To complicate matters more, there are large sections of support in the Gulf states for groups like ISIS, since these governments give institutional support to religious institutions that hold an extremist interpretation of Islam.
In fact, the only thin base of popular support for these dictatorships is religion, which is why these theocratic regimes cannot wage a real war on Islamic extremism — their thin political base will not support their monarchy bombing familial-religious offshoots. Thus, Obama’s coalition of regional lackey dictatorships cannot give too much support — or support such a war too long.
The real danger of bombing Syria is expansion. Once the first bomb explodes, the logic of war takes over, usually creating a dynamic of expansion. The U.S. military uses the sanitized term “mission creep” to explain this phenomenon. And the war is already starting to creep; Obama has already bombed non-ISIS targets, which has enraged some Syrian rebels.
An even larger “mission creep” is easily predictable because Obama’s main strategy to fight ISIS is to arm the rebels who are fighting the Syrian government. The rebels are more interested in fighting Assad than fighting their ideological cousins.
The New York Times recently confirmed this, as they mentioned that Syrian rebels dislike ISIS, but “…ousting Mr.
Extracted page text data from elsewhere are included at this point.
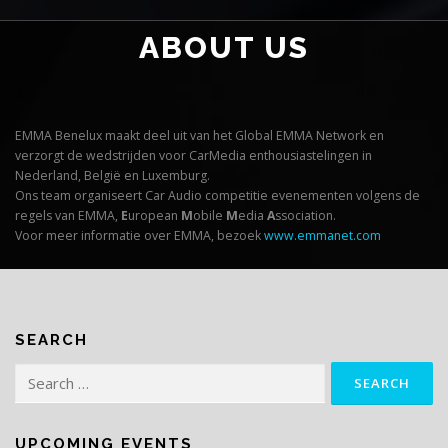
ABOUT US
EMMA Benelux maakt deel uit van het Global EMMA Network en
verzorgt de wedstrijden voor CarMedia enthousiastelingen in
Nederland, België en Luxemburg.
Ons team organiseert Car Audio competitie evenementen volgens de
regels van EMMA,
E
uropean
M
obile
M
edia
A
ssociation.
Voor meer informatie over EMMA, bezoek
www.emmanet.com
SEARCH
Search
for:
UPCOMING EVENTS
Assad remains their primary goal, putting them at odds with their American patrons.”
Obama himself finally admitted in his U.N. speech that targeting the Syrian government was at least half of his intention by funding the Syrian rebels:
“Together with our partners, America is training and equipping the Syrian opposition to be a counterweight to the terrorists of ISIL and the brutality of the Assad regime.”
Of course, no politician tells the U.S. public that funding the Syrian rebels is being done to attack the Syrian government.
The above New York Times article also mentioned that the U.S. is currently paying the salaries of 10,000 fighters in northern Syria. This is a mercenary army, and thus a manufactured war. The U.S. is paying 10,000 fighters while Saudi Arabia and Qatar have long been paying “rebels” to fight the Syrian government. This cash-flush Syrian mercenary army has artificially expanded the catastrophic Syrian war that Assad would have otherwise won long ago, saving tens of thousands of lives in the process.
The likelihood of “mission creep” was recently discussed by legendary Middle East journalist Robert Fisk:
“How soon… before a missile explodes in a Syrian regime weapons depot — by “mistake”, of course — or other government facilities? Since the US has decided to fund and train the so-called “moderate opposition” to fight Isis and the Syrian regime, why should it not bomb both sets of enemies?”
Fisk is, of course, correct; investing in the Syrian rebels is likely an investment in a longer-term war against the Syrian government. Now that the U.S. Congress approved $500 million in funding for the Syrian rebels, the U.S. is more likely to “come to their defense” if they engage in a large battle with the Syrian government.
The U.S. politicians understand that the intended outcome of funding the Syrian rebels is regime change, while they tell the American public that ISIS is the only target. The real agenda is quite simple: keeping the Middle East under U.S. control by any means necessary.